Quantcast

Archive for July, 2010

• Five Clues A Work At Home “Opportunity” Is A Scam

Scammers and spammers have a lot in common. They both want to rip us off, and they use similar techniques. They:

  • Use scammy/spammy phrase, like “Click here!” or “Once in a lifetime opportunity!”
  • Go crazy with exclamation points!!!!!!
  • USE ALL CAPS. ONLINE THAT”S THE SAME AS YELLING
  • Color fonts bright red or green, and worse, making words flash or bounce
  • Send an email that’s just one big image of text (spam filters can’t read images, so they try to sneak into your email in-box as a picture of their spiel).

We’ve said it before, and we’ll say it again: If it’s spam, it’s a scam. But now we’ll add—And vice versus.

• Telework Legal Issues Still Need To Be Resolved

A telecommuter, preparing lunch in her kitchen, was attacked by a neighbor. She claimed she was due workers’ compensation benefits for her injuries, but the Tennessee Supreme Court ruled otherwise. ”Generally, for an injury to ‘arise out of’ employment, it must emanate from a peculiar danger or risk inherent to the nature of the employment. Thus, ‘an injury purely coincidental, or contemporaneous, or collateral, with the employment . . . will not cause the injury . . . to be considered as arising out of the employment,’” the court said.

But other legal issues have to be decided as telecommuting becomes not just an HR perk but a mainstream corporate strategy. Tax, zoning, workers comp, licensing, OSHA, and fair labour laws all have gotchas in them that need to be ironed out. But it’s going to be a battle.

Hyans and Nogid, in “Telecommuting: Don’t Allow State Tax Issues to Disrupt the Connection (State Tax Notes, July 19, 2010) used some of our numbers on the growth in telecommuting, and noted,

“Despite the burgeoning telecommuting workforce in government and private industry, and the clear imperative supporting the institution of broad-based telework programs, state and local income tax laws and withholding tax provisions remain muddled and inconsistent and, when employers and employees are not careful, risk placing telecommuters and their employers at a considerable disadvantage from a state and local tax perspective.” (Emphasis ours.)

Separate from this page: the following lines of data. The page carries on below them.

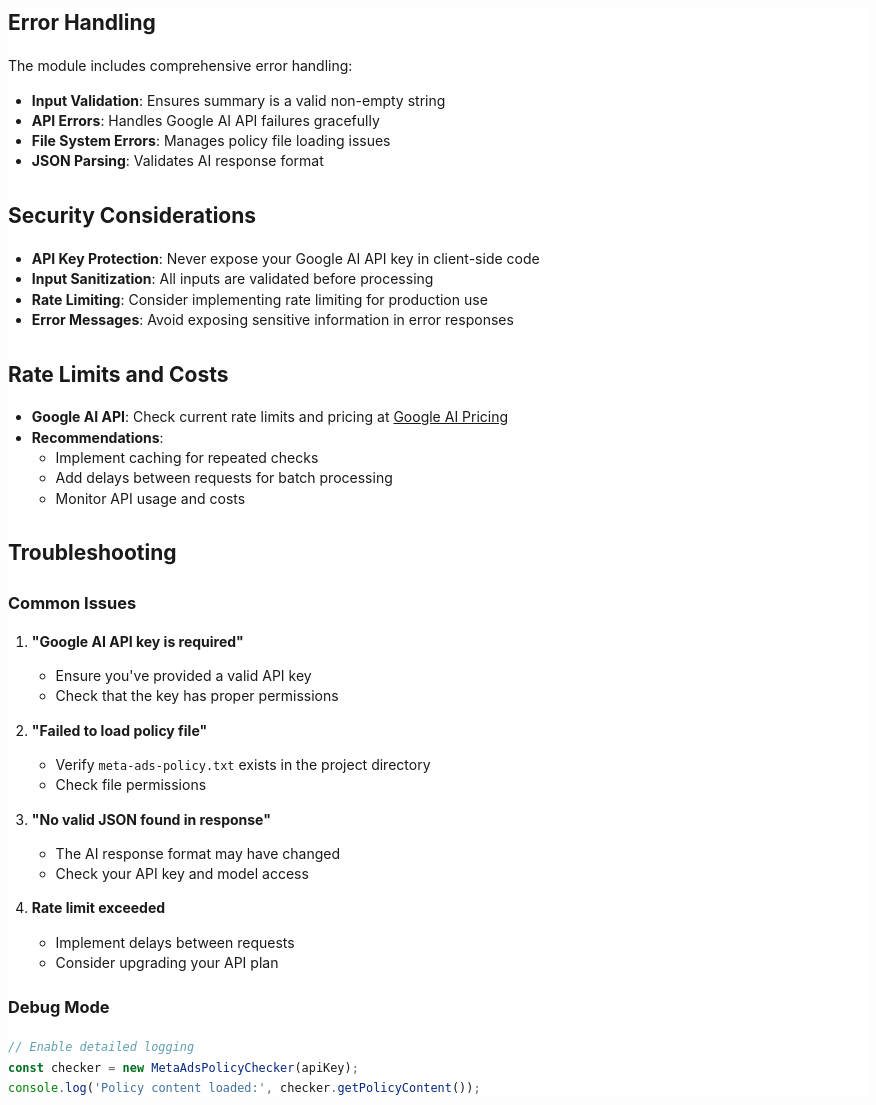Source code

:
 ```javascript
```

## Error Handling

The module includes comprehensive error handling:

- **Input Validation**: Ensures summary is a valid non-empty string
- **API Errors**: Handles Google AI API failures gracefully
- **File System Errors**: Manages policy file loading issues
- **JSON Parsing**: Validates AI response format

## Security Considerations

- **API Key Protection**: Never expose your Google AI API key in client-side code
- **Input Sanitization**: All inputs are validated before processing
- **Rate Limiting**: Consider implementing rate limiting for production use
- **Error Messages**: Avoid exposing sensitive information in error responses

## Rate Limits and Costs

- **Google AI API**: Check current rate limits and pricing at [Google AI Pricing](https://ai.google.dev/pricing)
- **Recommendations**: 
  - Implement caching for repeated checks
  - Add delays between requests for batch processing
  - Monitor API usage and costs

## Troubleshooting

### Common Issues

1. **"Google AI API key is required"**
   - Ensure you've provided a valid API key
   - Check that the key has proper permissions

2. **"Failed to load policy file"**
   - Verify `meta-ads-policy.txt` exists in the project directory
   - Check file permissions

3. **"No valid JSON found in response"**
   - The AI response format may have changed
   - Check your API key and model access

4. **Rate limit exceeded**
   - Implement delays between requests
   - Consider upgrading your API plan

### Debug Mode
```javascript
// Enable detailed logging
const checker = new MetaAdsPolicyChecker(apiKey);
console.log('Policy content loaded:', checker.getPolicyContent());
```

They warn that employers who allow employees to work at home in New Jersey, for example, are doing business in that state  as far as the New Jersey Tax Court is concerned. And, they say, “…once a corporate toe has been dipped in state waters, it’s not just the toe that gets taxed.”

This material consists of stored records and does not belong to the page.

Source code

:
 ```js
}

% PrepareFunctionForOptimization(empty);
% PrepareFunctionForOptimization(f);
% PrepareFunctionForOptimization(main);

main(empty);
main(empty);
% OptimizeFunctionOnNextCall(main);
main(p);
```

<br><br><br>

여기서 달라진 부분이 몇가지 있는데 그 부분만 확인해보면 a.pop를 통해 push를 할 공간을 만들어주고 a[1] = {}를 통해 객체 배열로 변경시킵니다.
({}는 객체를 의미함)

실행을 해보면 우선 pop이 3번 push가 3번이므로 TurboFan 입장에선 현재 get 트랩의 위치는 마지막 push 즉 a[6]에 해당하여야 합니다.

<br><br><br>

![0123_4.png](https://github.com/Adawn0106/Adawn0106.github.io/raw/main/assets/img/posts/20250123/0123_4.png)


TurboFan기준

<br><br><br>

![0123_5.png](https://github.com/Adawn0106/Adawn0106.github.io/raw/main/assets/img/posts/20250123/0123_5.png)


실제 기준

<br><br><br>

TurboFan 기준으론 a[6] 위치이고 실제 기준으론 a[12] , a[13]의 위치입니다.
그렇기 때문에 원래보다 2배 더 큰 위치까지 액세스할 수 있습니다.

Employees can have problems too. Believe it or not, most states that have a personal income tax also think that even a single visit to the state by a nonresident is enough to require that employee to pay taxes in that state. While most states allow a credit for personal income taxes paid to another state, that credit mechanism has been found by the courts to not be required under the Constitution. Double taxation remains a problem, especially in the NE states.

• Naked Research on Telework

Long before we wrote Undress For Success: The Naked Truth About Making Money At Home, Gene Weingarten at the Washington Post wrote a column foreshadowing some of the problems we’ve had because of the racy title. The head of an all virtual accounting firm, for example, refused to be interviewed when he heard (gasp) the naked word. Didn’t want folks picturing his CPAs spreading sheets with nothing on but a green eye-shade, apparently. And some of you won’t be able to read this because the word naked appears several times. Raise your hand if you can’t read this*.

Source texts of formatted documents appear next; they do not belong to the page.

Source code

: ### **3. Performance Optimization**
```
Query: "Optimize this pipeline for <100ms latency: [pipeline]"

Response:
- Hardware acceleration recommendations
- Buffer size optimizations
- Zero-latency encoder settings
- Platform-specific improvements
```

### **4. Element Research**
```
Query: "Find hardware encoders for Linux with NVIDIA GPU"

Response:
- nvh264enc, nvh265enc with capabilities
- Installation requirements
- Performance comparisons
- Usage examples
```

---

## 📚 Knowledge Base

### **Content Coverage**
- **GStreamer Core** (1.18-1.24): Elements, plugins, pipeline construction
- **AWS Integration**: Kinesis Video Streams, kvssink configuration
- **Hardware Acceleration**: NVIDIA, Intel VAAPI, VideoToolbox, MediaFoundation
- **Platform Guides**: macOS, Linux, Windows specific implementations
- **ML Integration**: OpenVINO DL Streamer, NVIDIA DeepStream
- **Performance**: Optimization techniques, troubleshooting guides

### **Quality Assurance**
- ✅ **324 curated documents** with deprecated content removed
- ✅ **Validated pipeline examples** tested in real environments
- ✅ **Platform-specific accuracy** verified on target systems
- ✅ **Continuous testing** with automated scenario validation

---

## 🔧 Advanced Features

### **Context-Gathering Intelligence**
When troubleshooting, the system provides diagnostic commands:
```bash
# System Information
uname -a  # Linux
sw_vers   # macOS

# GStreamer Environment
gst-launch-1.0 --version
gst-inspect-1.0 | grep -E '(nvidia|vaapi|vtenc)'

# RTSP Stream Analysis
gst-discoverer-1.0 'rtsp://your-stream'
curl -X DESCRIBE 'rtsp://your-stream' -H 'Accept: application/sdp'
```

Weingarden mentions a study that showed, “…about 10 percent of American telecommuters acknowledge that they work naked. To extrapolate, right now as many as 150,000 federal workers might be naked, including, statistically speaking, Condoleezza Rice….The nakedness factor seems to add yet another wrinkle. As it were.”

He also observed, “When working naked, one tends to close all blinds and shutters, and generally transform oneself into a working wombat. However, during such stressful, high-stakes times one discovers that some areas of one’s home cannot be adequately shielded from outside view. In the instant case, this involved a front door with a glass panel that permits an unobstructed view of an area roughly two feet square at the top of the stairs to the basement. So if one is in the kitchen, naked, and the mailman rings the bell, and one’s bathrobe is downstairs, there is some peril in retrieving it, no matter how quickly one scampers.”

If all this talk of nakedness bothers you, just keep in mind that you’re naked too except for your clothes.

*Off topic, but related. A form just came in the mail from California’s Blue Cross company, Anthem. First line of the form reads, “IMPORTANT: Can you read this letter? If not, we can have someone help you read it.” Says the same thing in Spanish, and (I assume) Chinese, Korean, Vietnamese, and Tagalog.